結局のところ何が「蘇る」なのかは残念ながら読み取れなかったが、ともあれ様々な視点からの「伊藤計劃」が見られて面白かった。
SFマガジン700 国内篇
「SFとは何か」というのは極めて難しい問いである。
「科学的な空想」という語義そのままに考えるならばこの世のありとあらゆるものは科学的であるわけで、恋愛小説だってSFだとこじつけられなくはないし、果ては物語という形態そのものに挑戦したような作品だってSFとなりうる。

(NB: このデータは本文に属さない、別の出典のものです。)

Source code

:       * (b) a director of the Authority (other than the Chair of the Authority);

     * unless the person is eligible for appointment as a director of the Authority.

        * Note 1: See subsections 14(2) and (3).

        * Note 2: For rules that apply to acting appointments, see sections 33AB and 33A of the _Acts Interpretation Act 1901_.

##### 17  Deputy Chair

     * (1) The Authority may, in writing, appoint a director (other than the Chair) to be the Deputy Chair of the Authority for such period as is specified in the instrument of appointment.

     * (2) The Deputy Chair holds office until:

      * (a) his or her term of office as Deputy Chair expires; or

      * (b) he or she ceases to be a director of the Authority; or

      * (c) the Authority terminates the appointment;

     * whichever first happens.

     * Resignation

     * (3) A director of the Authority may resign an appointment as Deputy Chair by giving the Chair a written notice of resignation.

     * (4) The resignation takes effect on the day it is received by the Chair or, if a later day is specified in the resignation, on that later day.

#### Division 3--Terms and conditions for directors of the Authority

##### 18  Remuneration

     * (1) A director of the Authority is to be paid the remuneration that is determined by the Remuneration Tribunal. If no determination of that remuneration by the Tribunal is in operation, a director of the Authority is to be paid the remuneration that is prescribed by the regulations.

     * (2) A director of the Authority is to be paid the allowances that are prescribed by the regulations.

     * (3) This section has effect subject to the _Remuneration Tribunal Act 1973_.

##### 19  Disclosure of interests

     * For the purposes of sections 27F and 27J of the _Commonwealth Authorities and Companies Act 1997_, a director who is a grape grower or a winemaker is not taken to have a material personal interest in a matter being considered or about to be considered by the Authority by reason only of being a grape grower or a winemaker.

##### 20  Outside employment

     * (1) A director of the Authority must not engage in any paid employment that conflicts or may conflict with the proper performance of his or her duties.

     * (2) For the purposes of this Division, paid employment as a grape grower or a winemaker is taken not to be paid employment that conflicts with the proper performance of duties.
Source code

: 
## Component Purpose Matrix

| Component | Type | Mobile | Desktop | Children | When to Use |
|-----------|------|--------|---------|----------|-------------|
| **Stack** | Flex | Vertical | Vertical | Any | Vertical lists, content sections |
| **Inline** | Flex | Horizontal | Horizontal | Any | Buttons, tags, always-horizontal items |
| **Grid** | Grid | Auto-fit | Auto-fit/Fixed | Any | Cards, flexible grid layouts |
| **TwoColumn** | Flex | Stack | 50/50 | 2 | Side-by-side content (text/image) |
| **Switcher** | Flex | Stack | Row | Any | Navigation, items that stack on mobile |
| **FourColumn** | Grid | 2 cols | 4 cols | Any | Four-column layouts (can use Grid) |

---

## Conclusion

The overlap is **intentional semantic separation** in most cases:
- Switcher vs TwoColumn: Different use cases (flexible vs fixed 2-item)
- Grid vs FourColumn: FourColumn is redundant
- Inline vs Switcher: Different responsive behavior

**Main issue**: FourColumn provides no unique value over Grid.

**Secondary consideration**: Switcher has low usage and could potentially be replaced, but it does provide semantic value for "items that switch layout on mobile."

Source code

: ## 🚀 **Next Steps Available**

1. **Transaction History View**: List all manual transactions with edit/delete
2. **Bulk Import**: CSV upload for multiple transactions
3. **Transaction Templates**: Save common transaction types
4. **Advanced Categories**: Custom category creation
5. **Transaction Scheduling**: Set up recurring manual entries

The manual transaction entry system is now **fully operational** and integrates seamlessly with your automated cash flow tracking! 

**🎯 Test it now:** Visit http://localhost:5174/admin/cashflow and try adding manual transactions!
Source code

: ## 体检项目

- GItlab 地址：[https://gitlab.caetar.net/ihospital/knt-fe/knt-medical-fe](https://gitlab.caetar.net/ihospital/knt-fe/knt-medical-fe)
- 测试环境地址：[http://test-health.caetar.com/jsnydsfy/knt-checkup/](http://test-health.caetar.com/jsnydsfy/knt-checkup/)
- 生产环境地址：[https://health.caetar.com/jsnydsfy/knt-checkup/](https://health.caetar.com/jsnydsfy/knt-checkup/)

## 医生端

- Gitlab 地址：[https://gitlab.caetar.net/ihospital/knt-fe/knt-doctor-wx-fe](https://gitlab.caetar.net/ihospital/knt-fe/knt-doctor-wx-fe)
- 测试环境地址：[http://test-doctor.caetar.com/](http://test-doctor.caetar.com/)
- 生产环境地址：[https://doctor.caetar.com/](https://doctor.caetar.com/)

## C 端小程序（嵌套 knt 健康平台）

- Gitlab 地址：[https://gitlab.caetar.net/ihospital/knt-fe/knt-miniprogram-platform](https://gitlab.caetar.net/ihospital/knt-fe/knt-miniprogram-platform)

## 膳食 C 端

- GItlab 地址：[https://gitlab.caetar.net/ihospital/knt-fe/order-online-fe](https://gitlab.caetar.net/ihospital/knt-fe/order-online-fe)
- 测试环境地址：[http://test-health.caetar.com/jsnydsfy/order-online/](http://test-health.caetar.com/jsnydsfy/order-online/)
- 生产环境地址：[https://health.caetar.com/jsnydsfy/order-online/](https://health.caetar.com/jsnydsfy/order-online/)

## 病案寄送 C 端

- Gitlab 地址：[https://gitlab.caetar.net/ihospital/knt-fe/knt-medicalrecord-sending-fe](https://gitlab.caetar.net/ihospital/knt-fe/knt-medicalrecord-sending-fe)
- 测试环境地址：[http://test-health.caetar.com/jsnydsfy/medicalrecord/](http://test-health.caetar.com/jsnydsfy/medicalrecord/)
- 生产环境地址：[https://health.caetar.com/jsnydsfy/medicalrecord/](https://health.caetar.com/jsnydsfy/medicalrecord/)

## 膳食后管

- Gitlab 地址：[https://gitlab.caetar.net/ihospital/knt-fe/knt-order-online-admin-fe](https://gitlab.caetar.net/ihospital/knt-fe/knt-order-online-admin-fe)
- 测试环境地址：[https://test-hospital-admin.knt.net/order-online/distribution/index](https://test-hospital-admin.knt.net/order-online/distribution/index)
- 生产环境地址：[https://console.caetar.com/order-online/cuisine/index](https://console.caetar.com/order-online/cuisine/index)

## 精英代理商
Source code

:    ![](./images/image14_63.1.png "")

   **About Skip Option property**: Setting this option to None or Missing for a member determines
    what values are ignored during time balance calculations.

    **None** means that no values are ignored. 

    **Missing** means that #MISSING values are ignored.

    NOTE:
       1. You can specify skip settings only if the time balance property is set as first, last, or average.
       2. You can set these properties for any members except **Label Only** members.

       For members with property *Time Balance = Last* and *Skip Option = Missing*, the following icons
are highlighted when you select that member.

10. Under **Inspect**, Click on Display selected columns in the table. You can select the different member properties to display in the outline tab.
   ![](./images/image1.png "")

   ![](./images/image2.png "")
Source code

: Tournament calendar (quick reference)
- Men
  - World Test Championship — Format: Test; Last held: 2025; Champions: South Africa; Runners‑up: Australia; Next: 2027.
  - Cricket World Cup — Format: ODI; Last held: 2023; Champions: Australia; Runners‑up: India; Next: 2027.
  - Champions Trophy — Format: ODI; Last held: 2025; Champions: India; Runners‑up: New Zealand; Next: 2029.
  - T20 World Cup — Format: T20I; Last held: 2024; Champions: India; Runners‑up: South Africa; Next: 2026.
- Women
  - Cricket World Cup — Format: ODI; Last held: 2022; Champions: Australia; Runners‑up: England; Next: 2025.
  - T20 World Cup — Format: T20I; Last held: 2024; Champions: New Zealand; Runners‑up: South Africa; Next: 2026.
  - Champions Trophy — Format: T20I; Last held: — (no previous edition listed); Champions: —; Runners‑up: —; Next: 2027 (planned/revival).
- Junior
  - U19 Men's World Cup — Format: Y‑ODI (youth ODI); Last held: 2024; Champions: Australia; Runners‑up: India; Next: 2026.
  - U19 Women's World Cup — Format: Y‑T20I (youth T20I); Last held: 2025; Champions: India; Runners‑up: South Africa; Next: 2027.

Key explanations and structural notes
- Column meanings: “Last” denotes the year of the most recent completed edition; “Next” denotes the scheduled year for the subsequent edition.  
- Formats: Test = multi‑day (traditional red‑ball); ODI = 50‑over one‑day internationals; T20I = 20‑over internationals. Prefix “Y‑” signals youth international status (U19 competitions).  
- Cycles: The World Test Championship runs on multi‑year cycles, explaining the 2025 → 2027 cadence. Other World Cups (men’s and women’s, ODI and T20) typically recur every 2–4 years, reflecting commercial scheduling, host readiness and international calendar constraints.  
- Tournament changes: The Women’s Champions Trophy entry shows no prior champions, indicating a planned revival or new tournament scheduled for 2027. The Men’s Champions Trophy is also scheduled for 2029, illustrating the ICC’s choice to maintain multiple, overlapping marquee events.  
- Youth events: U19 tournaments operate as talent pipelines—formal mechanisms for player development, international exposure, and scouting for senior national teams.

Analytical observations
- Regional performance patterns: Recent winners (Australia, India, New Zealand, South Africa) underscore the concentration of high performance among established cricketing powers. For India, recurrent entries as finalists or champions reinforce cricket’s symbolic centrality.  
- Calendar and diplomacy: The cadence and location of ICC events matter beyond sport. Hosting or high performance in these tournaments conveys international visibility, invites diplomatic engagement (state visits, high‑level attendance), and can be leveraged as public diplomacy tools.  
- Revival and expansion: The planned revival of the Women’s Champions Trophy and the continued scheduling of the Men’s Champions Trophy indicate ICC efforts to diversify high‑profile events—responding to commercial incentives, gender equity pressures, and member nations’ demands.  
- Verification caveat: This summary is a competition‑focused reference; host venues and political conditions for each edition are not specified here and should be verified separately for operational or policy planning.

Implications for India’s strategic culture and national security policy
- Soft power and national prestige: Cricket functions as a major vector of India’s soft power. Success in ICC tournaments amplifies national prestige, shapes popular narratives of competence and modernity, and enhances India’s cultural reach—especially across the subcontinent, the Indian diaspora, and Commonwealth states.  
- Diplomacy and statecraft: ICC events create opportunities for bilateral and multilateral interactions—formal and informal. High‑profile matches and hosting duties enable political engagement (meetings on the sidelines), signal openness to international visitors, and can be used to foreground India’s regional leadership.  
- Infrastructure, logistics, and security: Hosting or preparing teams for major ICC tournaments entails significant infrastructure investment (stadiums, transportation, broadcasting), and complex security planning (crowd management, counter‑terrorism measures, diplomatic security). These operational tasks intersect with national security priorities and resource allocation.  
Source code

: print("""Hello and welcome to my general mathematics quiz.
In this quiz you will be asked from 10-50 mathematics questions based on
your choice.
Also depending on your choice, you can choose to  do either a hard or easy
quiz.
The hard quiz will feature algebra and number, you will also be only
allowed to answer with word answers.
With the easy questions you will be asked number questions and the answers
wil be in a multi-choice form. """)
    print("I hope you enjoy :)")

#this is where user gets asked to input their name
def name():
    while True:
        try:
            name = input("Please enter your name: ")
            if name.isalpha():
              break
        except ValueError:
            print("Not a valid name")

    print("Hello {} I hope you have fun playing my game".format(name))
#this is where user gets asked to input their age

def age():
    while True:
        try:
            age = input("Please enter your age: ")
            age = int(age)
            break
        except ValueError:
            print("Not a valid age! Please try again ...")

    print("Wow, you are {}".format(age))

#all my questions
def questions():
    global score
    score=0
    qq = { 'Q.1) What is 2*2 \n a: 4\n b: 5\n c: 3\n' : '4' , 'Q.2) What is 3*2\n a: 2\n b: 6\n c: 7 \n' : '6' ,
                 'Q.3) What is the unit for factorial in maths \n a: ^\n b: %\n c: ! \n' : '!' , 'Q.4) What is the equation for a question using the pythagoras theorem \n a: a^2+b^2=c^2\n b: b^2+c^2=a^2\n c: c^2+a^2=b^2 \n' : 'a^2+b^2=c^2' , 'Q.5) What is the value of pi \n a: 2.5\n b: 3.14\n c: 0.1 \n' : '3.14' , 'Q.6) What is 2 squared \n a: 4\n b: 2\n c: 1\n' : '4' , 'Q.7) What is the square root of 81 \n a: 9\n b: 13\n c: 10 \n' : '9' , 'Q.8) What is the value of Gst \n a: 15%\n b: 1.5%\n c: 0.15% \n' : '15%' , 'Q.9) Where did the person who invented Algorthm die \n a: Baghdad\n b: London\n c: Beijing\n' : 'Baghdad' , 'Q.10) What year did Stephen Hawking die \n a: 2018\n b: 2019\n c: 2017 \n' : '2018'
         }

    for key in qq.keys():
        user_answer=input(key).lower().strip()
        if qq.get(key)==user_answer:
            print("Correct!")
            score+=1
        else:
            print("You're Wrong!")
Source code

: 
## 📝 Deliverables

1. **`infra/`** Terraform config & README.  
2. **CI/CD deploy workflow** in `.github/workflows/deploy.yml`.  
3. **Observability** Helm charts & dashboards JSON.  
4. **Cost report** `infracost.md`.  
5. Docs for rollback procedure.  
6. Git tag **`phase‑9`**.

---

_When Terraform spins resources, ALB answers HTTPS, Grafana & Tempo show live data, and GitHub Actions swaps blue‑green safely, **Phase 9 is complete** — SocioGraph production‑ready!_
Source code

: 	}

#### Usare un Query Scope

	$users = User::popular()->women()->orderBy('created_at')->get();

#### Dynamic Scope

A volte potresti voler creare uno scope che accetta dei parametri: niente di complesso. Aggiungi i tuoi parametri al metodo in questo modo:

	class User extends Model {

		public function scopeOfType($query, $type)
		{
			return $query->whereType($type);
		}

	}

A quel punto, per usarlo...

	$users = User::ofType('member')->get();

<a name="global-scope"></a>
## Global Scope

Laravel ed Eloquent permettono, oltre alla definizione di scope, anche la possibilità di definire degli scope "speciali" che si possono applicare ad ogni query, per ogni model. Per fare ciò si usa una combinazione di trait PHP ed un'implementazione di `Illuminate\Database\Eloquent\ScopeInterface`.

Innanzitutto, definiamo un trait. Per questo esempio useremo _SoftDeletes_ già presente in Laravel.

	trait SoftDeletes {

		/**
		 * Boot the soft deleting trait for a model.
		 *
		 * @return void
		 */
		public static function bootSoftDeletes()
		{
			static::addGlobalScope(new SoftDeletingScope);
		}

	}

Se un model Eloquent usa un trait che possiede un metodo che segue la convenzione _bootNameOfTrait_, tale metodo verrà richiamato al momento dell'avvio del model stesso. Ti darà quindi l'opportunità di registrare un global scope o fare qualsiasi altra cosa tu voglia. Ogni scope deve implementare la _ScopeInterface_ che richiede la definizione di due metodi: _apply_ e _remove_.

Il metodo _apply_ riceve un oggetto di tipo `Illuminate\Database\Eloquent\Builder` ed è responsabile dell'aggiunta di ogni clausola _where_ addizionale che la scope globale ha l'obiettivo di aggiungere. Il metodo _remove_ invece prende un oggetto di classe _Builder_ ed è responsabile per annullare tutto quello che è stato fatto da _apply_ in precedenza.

およそ人の持ちうる想像力の到達点、それがSFなのだ。
この本はそんなSFの幅の広さを思い知らされる短編集だった。
最初の手塚治虫の『緑の果て』のようなド直球なものから秋山瑞人の『海原の用心棒』のような意思の存在について考えさせられるよなもの、円城塔の『Four Seasons 3.25』のような物語という概念そのものを利用したものまで、様々な種類の「SF」を満喫できる。
ライチ☆光クラブ
少年たちの狂気と機械の自我のめばえ、そして崩壊。
大人たちや周囲の世界を「醜い」と唾棄するが、着実に近づいていってしまうジレンマ。
古くは『十五少年漂流記』や『蝿の王』、アニメでも『無限のリヴァイアス』や最近だと『鉄血のオルフェンズ』のような「年少者の社会」ものが好きな人間としては、短いながらもエッセンスが凝縮されていて面白かった。
妖しい雰囲気と絵柄が非常にマッチしている。
越天の空 下巻
実のところかなり前に読了していたのだが・・・
上巻後半からグッと政治要素が増して面白くはあったのだが、一方で(読むのを中断していた期間が長かったせいもあってか)終盤の急展開には正直ついていけなかったこともあり、賛否いずれの感想も持てなかった。